# Exercise description
Using the records below, copy every line that holds the string "Receive".

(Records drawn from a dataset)
____
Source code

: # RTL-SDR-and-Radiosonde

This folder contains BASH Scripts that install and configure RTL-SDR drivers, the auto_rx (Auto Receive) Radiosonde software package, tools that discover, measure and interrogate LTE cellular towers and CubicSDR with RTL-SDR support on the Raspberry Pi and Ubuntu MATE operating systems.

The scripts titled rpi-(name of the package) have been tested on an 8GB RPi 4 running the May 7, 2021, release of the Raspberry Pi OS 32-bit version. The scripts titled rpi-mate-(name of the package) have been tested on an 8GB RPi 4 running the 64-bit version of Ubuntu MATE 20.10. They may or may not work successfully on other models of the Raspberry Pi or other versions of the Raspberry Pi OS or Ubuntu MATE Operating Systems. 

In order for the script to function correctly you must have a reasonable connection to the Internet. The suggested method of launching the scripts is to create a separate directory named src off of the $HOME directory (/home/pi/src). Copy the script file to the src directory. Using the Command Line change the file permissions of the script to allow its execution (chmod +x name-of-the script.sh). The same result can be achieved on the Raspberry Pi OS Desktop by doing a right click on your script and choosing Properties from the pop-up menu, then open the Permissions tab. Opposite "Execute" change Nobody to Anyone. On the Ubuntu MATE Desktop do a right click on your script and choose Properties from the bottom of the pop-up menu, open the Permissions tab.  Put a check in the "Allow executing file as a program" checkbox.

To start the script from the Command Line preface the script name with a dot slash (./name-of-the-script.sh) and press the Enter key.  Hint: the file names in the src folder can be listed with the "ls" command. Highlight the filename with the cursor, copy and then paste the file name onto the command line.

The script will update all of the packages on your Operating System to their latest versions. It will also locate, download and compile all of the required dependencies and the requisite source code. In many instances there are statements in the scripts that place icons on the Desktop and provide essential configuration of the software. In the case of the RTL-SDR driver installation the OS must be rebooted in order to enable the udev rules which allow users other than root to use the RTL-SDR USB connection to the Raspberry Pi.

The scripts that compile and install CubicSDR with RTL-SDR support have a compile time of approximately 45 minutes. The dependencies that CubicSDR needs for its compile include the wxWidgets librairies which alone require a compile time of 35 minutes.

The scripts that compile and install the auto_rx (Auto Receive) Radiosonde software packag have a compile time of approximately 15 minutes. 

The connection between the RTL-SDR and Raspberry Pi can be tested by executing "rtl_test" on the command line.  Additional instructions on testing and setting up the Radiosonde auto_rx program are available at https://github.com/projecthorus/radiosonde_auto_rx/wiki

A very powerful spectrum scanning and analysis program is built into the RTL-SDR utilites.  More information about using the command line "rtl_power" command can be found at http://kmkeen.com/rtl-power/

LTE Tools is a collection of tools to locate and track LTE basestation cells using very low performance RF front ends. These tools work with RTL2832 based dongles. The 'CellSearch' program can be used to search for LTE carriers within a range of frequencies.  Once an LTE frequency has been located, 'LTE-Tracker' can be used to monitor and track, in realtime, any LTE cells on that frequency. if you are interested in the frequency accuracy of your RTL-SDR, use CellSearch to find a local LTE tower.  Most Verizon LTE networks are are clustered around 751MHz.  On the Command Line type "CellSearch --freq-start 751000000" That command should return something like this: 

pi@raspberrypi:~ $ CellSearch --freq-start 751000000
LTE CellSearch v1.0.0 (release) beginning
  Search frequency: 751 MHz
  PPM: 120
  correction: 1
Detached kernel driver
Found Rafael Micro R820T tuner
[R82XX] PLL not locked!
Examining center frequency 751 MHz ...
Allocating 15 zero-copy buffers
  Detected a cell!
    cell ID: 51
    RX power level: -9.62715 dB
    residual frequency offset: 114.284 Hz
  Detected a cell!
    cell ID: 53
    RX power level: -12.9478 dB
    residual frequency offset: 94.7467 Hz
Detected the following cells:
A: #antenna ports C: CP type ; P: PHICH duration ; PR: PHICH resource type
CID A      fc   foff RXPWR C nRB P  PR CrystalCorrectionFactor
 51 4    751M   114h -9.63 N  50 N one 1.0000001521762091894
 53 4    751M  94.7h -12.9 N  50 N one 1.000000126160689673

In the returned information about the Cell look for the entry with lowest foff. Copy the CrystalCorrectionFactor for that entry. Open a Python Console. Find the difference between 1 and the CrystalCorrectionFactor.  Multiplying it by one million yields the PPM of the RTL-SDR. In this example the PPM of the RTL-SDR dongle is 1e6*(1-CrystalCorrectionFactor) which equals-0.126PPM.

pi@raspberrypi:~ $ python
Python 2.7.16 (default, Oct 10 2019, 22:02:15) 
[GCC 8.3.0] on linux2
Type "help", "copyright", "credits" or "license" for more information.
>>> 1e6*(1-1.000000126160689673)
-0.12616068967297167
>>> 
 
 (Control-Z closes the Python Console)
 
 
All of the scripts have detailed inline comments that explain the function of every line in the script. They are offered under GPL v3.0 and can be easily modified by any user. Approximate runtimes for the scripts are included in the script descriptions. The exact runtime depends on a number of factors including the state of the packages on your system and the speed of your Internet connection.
____
# Solution to the exercise
This folder contains BASH Scripts that install and configure RTL-SDR drivers, the auto_rx (Auto Receive) Radiosonde software package, tools that discover, measure and interrogate LTE cellular towers and CubicSDR with RTL-SDR support on the Raspberry Pi and Ubuntu MATE operating systems.
The scripts that compile and install the auto_rx (Auto Receive) Radiosonde software packag have a compile time of approximately 15 minutes. 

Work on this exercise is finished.